Le persone “emotivamente consapevoli” sanno riconoscere invece la relazione che lega ciò che essi provano e le loro reazioni, ovvero il modo in cui si comportano a seguito di una determinata azione da parte di un’altra persona.

Come si fa a riconoscere le nostre Emozioni?

Per imparare a riconoscere le nostre Emozioni, occorre innanzitutto iniziare a prestare maggiore attenzione a quelle che sono “dominanti” rispetto alle altre e che proviamo con maggiore frequenza, forza e durata.

Così, a titolo di esempio, una persona che è preda della “rabbia” potrebbe annotare quante volte tale emozione si manifesta nell’arco della giornata, assegnare un punteggio (da 0 a 10) sull’intensità e calcolarne il tempo.

Potrebbe essere utile, poi, associare l’Emozione ad un Evento “scatenante” della stessa, verificando se quest’ultimo sia sempre l’unico ricollegabile ad essa, oppure se ve ne siano anche altri che si verificano meno frequentemente.

Tornando all’esempio di prima, si potrebbe evidenziare con colore rosso l’evento principale che ha provocato la Rabbia, mentre utilizzare colori più sfumati per rappresentare gli altri eventi di secondaria importanza.

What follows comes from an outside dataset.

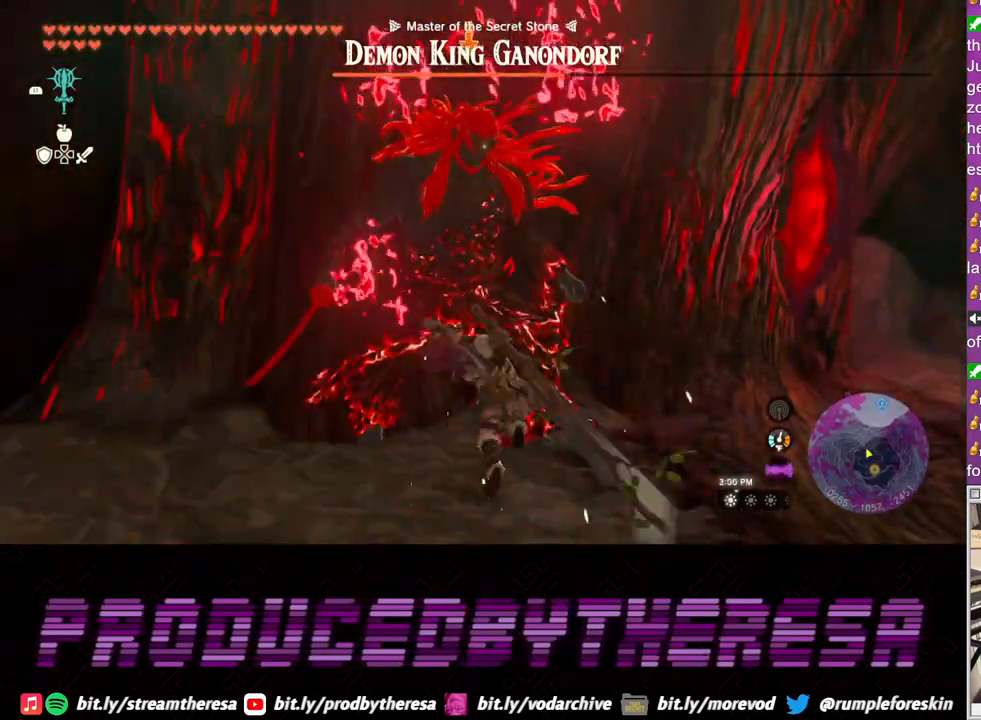
{"buttons": ["L2"], "left_stick": "center", "right_stick": "center", "events": []}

In che modo le possiamo gestire nel nostro rapporto con gli Altri?

Uno dei requisiti richiesti per regolare e gestire le Emozioni nel rapporto con gli Altri è l’Autocontrollo, ovvero la capacità di resistere alle “tempeste emotive”, innescate da parole o comportamenti da parte di altre persone.

Richiamando l’esempio precedente, un escamotage per prevenire una reazione rabbiosa può essere quello di imparare ad usare tecniche di respirazione allo scopo di rallentarla o di contare fino a “venti” prima di rispondere.

In ogni caso non esiste una “soluzione” universale valevole per tutti, per riconoscere e gestire le proprie emozioni, ma possiamo affermare che imparare ad ascoltarsi ci consente di vivere meglio con noi stessi e con gli altri!